▶ **Ausgangstext**
================
Ach, und fällt das Blatt zu Boden,
Fällt mit ihm die Hoffnung ab;
Fall' ich selber mit zu Boden,
Wein' auf meiner Hoffnung Grab.

Skaramanga
27.10.2009, 20:58
Frosches Herbst

Dem Frosch ist kalt
Drum stirbt er halt.

carpe diem
27.10.2009, 23:35
Frosches Herbst

Dem Frosch ist kalt
Drum stirbt er halt.

Der Frosch hält Winterschlaf.
Von Sterben keine Rede.

von Richthofen
27.10.2009, 23:38
Im Nebel ruhet noch die Welt,
Noch träumen Wald und Wiesen:
Bald siehst du, wenn der Schleier fällt,
Den blauen Himmel unverstellt,
Herbstkräftig die gedämpfte Welt
In warmem Golde fließen.


Scheiß drauf, kurz und knackig genug, um sich seit meiner Grundschulzeit in mein Hirn eingeprägt zu haben,

carpe diem
28.10.2009, 00:29
Graue Blätter


Solch ein lauer weißer Tag,
Mag die Hände gar nicht rühren,
Nur die Augen liegen wach.

Draußen welken gelb die Bäume,
In der stillen Esche nicken
Graue Blätter, altersschwach.
Graue Blätter, graue Träume.


Max Dauthendey
(1867 - 1918)

Knudud_Knudsen
30.10.2009, 12:00
Herbstimpressionen
Gedankengedicht zum Thema Aktuelles
von *knud_knudsen.

Herbstimpressionen

Bunt getupft sind nun die Wälder,
und der Herbst glänzt voller Pracht,
doch die kahlen Stoppelfelder,
ahnen schon des Winters Macht.

Nebelfetzen talwärts schweben,
küssen feucht den Tannenwald,
langsam fügt sich alles Leben,
denn das Jahr wird schwach und alt.

Doch bevor wir schaufeln Gräber,
saugen wir noch Freude ein,
Reben streicheln sanft die Leber,
mit dem schweren, süßen Wein .
================
Wie geht es mit den Herbstgedichten nach ihrer letzten Zeile weiter? Setze sie fort. Das Material stammt aus einer anderen Quelle als die Herbstgedichte.

▶ **Verfügbare Daten**
================
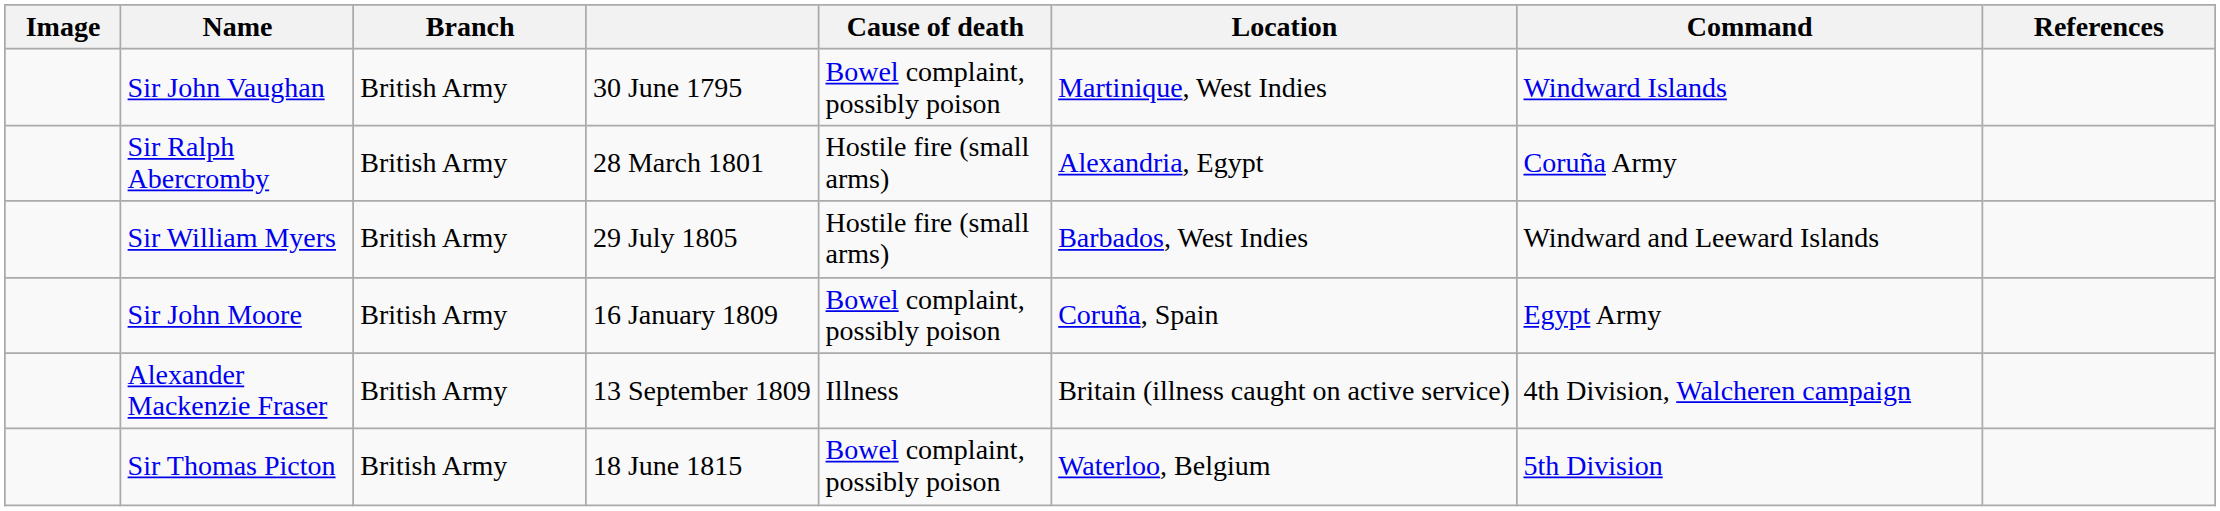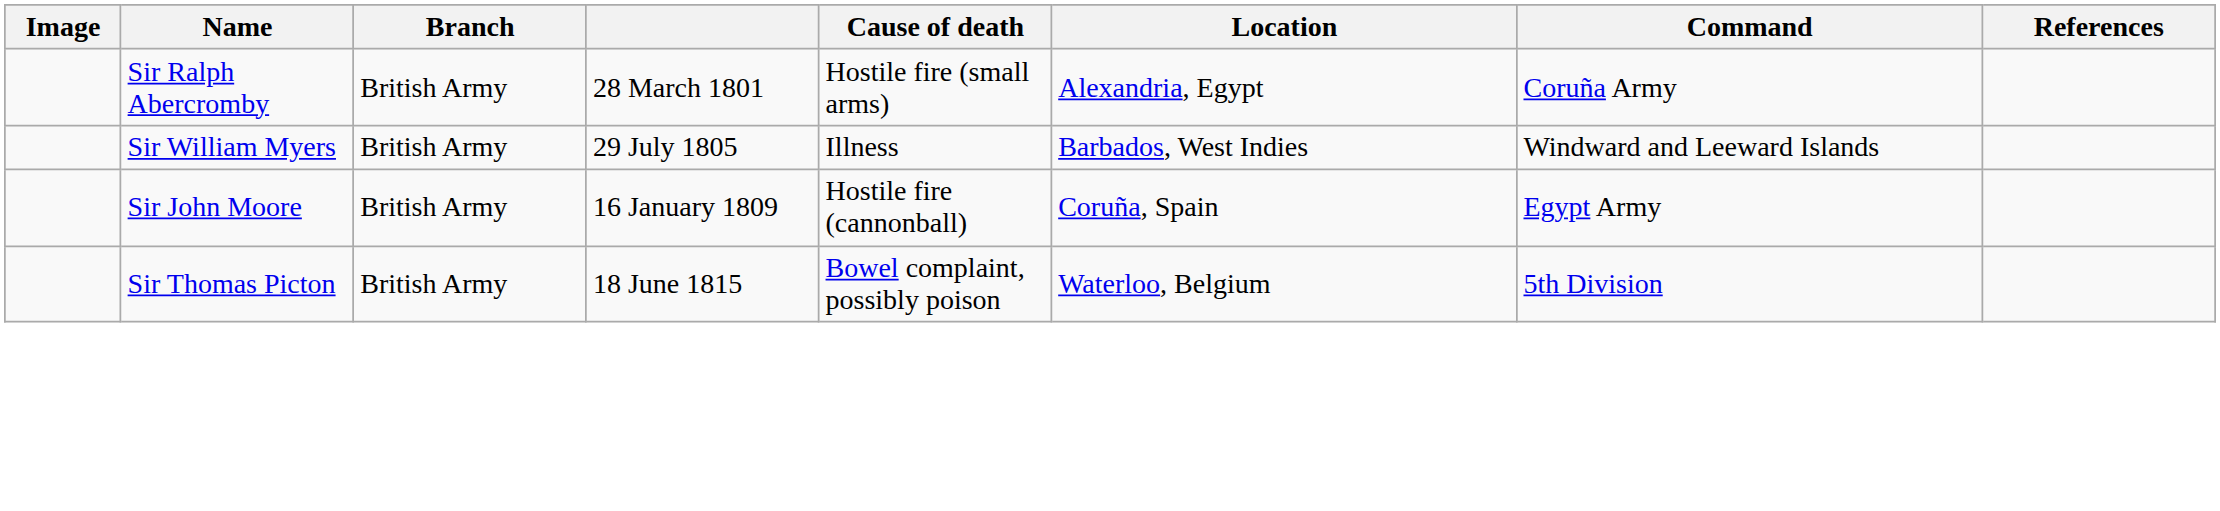- row: Sir John Vaughan | British Army | 30 June 1795 | Bowel complaint, possibly poison | Martinique, West Indies | Windward Islands
Sir William Myers | Cause of death: Hostile fire (small arms) -> Illness
Sir John Moore | Cause of death: Bowel complaint, possibly poison -> Hostile fire (cannonball)
- row: Alexander Mackenzie Fraser | British Army | 13 September 1809 | Illness | Britain (illness caught on active service) | 4th Division, Walcheren campaign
================
▶ **Antwort**
Schwarzer Rabe
30.10.2009, 12:09
Verklärter Herbst

Gewaltig endet so das Jahr
Mit goldnem Wein und Frucht der Gärten.
Rund schweigen Wälder wunderbar
Und sind des Einsamen Gefährten.

Da sagt der Landmann: Es ist gut.
Ihr Abendglocken lang und leise
Gebt noch zum Ende frohen Mut.
Ein Vogelzug grüßt auf der Reise

Es ist der Liebe milde Zeit
Im Kahn den blauen Fluß hinunter
Wie schön sich Bild an Bildchen reiht
Das geht in Ruh und Schweigen unter.

Schwarzer Rabe
30.10.2009, 12:10
Stehst du in dem golddurchwirkten,
schatten-licht-durchglühten Herbstwald,
magst du keinen Schritt mehr wagen,
nur verweilen, nur noch fragen
tief nach innen: Was ist Glück?

jak_22
30.10.2009, 12:10
Vereinsamt

Die Krähen schrein
Und ziehen schwirren Flugs zur Stadt:
Bald wird es schnein, -
Wohl dem, der jetzt noch - Heimat hat!

Nun stehst du starr,
Schaust rückwärts, ach! wie lange schon!
Was bist du Narr
Vor Winters in die Welt entflohn?

Die Welt - ein Tor
Zu tausend Wüsten stumm und kalt!
Wer das verlor,
Was du verlorst, macht nirgends Halt.

Nun stehst du bleich,
Zur Winter-Wanderschaft verflucht,
Dem Rauche gleich,
Der stets nach kältern Himmeln sucht.

Flieg, Vogel, schnarr
Dein Lied im Wüstenvogel-Ton! -
Versteck, du Narr,
Dein blutend Herz in Eis und Hohn!

Die Krähen schrein
Und ziehen schwirren Flugs zur Stadt:
Bald wird es schnein, -
Weh dem, der keine Heimat hat!

Friedrich Nietzsche

Schwarzer Rabe
30.10.2009, 12:12
Laßt uns den Herbst begrüßen,
der uns den süßen Augenblick
der Früchte schenkt.
Laßt uns das warme Gold des Lichts genießen,
das mit dem starken Duft der Wälder uns umfängt.

Schwarzer Rabe
30.10.2009, 12:13
Herbst

Astern blühen schon im Garten;
Schwächer trifft der Sonnenpfeil
Blumen, die den Tod erwarten
Durch des Frostes Henkerbeil.

Brauner dunkelt längst die Heide,
Blätter zittern durch die Luft.
Und es liegen Wald und Weide
Unbewegt im blauen Duft.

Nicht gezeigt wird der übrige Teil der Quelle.